In the listing below, find every line with the string "agnostic" and pull it out.

=-=-=-=-=

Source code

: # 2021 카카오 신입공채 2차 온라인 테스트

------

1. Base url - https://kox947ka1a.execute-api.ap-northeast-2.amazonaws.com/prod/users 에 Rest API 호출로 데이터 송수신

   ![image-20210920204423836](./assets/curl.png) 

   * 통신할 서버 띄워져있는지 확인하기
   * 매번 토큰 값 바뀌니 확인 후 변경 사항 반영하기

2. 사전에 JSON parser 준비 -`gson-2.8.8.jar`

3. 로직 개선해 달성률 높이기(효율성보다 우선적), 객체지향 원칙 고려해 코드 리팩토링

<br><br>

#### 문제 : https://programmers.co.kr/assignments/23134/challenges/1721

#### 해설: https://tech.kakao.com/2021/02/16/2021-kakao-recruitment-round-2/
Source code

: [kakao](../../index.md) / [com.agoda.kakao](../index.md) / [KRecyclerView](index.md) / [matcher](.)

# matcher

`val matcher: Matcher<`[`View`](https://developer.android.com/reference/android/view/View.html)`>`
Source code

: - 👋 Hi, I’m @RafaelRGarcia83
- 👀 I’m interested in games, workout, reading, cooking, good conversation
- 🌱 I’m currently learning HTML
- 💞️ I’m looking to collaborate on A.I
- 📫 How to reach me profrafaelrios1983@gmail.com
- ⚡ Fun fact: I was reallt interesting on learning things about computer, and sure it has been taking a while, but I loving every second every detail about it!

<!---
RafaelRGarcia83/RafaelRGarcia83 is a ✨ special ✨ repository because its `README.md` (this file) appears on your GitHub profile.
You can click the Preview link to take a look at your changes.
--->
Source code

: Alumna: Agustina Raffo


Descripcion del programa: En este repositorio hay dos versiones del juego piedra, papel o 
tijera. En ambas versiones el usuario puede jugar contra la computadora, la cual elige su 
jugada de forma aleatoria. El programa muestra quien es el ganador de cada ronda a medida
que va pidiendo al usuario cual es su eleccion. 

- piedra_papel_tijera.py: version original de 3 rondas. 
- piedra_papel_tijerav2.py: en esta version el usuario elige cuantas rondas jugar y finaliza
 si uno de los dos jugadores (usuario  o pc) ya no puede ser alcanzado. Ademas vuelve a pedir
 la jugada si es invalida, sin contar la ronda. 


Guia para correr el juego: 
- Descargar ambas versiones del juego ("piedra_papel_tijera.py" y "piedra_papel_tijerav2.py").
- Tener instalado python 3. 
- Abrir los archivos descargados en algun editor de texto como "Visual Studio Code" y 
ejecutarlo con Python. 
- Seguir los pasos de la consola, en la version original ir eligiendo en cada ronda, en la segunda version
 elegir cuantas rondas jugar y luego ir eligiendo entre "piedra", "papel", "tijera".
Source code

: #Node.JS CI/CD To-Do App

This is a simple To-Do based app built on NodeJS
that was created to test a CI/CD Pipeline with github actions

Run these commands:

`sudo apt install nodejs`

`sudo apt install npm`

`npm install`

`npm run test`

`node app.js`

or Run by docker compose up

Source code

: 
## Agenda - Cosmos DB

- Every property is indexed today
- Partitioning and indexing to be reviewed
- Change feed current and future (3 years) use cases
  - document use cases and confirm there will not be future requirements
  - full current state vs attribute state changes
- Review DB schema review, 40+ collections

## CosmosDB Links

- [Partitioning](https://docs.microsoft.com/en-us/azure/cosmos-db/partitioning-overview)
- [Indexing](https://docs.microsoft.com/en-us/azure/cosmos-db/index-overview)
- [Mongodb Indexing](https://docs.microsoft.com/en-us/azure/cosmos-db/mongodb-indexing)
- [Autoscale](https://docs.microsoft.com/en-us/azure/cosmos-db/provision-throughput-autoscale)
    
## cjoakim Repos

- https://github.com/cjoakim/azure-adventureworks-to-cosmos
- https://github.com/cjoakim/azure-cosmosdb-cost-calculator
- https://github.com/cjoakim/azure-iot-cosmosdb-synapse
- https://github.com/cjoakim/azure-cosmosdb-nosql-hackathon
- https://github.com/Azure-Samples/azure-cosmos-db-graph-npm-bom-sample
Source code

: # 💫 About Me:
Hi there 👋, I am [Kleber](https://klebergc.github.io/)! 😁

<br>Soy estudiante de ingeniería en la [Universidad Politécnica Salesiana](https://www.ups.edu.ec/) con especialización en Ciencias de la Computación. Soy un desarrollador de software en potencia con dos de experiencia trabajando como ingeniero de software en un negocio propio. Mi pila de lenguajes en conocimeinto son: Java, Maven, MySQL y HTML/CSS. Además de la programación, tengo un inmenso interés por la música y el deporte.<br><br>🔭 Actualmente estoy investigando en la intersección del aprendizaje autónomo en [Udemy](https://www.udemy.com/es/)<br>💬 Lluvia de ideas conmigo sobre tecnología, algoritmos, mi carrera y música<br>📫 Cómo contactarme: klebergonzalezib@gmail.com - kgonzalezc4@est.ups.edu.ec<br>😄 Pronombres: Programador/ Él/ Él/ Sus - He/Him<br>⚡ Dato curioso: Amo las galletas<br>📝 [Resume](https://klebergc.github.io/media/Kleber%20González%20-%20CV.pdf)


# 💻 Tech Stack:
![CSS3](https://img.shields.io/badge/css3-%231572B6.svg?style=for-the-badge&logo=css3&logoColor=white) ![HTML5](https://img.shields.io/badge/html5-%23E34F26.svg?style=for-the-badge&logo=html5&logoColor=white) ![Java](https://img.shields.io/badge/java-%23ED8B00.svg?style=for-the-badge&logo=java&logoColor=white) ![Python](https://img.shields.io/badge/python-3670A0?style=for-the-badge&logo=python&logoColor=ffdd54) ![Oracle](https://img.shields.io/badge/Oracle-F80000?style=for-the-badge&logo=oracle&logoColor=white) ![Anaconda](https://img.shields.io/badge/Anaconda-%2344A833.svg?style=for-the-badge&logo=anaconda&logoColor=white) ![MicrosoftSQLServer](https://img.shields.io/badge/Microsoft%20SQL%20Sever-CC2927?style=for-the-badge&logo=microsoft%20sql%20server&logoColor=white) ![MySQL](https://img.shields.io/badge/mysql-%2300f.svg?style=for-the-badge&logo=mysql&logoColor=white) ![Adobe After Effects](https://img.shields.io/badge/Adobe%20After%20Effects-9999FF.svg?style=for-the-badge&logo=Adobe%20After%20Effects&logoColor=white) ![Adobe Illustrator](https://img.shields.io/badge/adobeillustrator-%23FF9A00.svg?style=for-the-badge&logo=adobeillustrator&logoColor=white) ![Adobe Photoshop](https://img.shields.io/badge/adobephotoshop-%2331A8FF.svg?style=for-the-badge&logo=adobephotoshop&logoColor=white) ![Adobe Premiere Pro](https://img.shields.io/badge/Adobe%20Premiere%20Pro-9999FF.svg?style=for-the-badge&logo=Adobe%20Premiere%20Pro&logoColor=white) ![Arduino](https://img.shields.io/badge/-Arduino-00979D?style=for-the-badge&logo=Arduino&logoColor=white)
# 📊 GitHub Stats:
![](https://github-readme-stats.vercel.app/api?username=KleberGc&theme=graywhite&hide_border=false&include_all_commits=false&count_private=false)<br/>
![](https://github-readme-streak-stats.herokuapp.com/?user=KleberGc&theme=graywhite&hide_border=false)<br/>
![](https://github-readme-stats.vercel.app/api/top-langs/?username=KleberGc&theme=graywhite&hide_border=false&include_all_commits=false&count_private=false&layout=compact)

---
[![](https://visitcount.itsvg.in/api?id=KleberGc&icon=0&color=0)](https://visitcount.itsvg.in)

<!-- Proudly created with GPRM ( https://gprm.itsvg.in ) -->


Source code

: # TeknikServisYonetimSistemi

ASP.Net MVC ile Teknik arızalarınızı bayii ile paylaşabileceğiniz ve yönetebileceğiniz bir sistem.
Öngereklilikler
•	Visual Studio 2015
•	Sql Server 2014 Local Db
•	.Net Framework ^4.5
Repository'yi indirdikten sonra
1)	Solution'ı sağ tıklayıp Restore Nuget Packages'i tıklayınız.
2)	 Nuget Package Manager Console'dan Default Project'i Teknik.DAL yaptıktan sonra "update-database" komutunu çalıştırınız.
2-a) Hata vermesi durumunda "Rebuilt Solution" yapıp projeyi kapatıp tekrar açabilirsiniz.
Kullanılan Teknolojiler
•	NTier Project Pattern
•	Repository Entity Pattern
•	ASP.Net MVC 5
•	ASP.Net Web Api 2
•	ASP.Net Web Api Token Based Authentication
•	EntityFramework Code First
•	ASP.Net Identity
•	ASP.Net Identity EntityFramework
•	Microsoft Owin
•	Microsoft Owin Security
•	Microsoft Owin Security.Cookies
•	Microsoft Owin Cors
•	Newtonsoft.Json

=-=-=-=-=

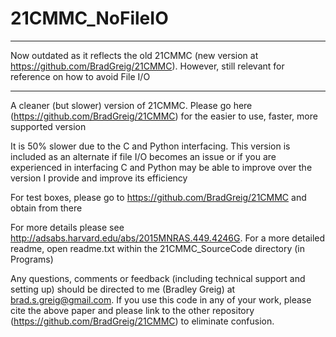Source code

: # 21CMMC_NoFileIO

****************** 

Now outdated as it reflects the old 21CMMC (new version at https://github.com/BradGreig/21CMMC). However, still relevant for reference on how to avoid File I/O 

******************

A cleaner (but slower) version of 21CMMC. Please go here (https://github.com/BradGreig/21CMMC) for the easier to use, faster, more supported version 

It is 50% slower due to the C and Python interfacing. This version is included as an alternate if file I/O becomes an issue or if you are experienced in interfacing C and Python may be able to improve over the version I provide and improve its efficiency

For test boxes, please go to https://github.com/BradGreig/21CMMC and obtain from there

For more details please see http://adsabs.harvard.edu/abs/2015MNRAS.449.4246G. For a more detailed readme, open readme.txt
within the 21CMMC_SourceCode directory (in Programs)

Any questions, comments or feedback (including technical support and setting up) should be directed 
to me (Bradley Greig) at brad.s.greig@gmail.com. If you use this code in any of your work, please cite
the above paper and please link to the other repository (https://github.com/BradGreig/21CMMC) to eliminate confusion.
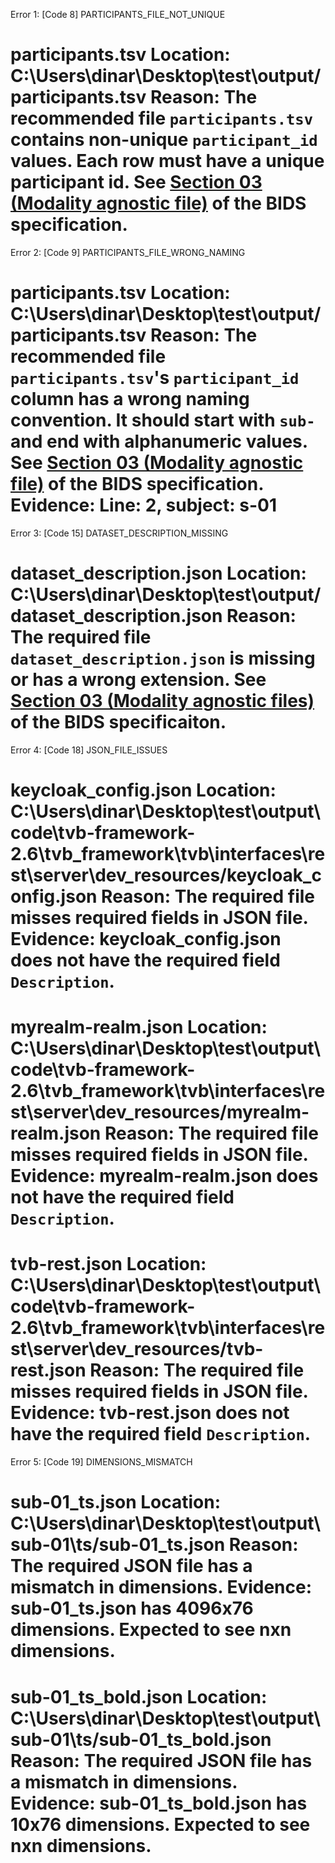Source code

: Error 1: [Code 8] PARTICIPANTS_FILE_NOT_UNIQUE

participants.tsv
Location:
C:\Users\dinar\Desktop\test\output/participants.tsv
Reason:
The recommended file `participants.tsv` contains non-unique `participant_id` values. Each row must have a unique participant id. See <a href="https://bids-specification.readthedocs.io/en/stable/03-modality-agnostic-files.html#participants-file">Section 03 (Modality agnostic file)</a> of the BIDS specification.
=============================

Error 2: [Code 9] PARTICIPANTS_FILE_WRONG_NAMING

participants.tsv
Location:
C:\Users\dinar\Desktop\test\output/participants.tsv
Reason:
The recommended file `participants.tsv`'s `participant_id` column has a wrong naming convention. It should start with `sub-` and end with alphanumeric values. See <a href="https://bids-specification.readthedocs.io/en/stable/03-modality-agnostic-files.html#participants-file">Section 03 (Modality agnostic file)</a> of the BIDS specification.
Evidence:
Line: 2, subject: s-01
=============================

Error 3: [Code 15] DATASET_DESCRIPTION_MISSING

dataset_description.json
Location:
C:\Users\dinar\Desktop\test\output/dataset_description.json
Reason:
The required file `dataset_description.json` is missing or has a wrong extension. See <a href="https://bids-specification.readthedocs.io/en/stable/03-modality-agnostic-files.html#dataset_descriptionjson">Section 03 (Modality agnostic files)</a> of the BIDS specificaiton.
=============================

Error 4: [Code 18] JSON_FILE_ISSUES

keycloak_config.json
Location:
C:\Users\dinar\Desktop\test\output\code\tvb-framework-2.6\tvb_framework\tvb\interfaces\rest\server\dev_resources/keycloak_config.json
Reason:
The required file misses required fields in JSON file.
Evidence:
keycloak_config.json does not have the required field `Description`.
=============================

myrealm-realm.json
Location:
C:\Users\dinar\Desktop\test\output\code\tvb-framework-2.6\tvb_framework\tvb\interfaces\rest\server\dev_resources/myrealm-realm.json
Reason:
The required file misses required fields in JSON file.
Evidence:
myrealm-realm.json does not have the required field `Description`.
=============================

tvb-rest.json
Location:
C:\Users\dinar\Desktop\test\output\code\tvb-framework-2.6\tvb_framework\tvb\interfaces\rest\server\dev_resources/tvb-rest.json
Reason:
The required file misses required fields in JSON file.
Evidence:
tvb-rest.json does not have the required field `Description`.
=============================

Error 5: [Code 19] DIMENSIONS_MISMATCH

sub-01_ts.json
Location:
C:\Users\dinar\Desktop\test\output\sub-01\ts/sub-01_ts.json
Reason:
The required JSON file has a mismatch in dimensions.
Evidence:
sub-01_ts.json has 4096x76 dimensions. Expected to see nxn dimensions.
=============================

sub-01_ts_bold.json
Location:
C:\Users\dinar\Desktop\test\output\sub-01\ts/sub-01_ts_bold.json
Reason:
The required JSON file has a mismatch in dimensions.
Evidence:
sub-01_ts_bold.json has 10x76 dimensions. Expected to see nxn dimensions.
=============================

=-=-=-=-=

The completed task ::
The recommended file `participants.tsv` contains non-unique `participant_id` values. Each row must have a unique participant id. See <a href="https://bids-specification.readthedocs.io/en/stable/03-modality-agnostic-files.html#participants-file">Section 03 (Modality agnostic file)</a> of the BIDS specification.
The recommended file `participants.tsv`'s `participant_id` column has a wrong naming convention. It should start with `sub-` and end with alphanumeric values. See <a href="https://bids-specification.readthedocs.io/en/stable/03-modality-agnostic-files.html#participants-file">Section 03 (Modality agnostic file)</a> of the BIDS specification.
The required file `dataset_description.json` is missing or has a wrong extension. See <a href="https://bids-specification.readthedocs.io/en/stable/03-modality-agnostic-files.html#dataset_descriptionjson">Section 03 (Modality agnostic files)</a> of the BIDS specificaiton.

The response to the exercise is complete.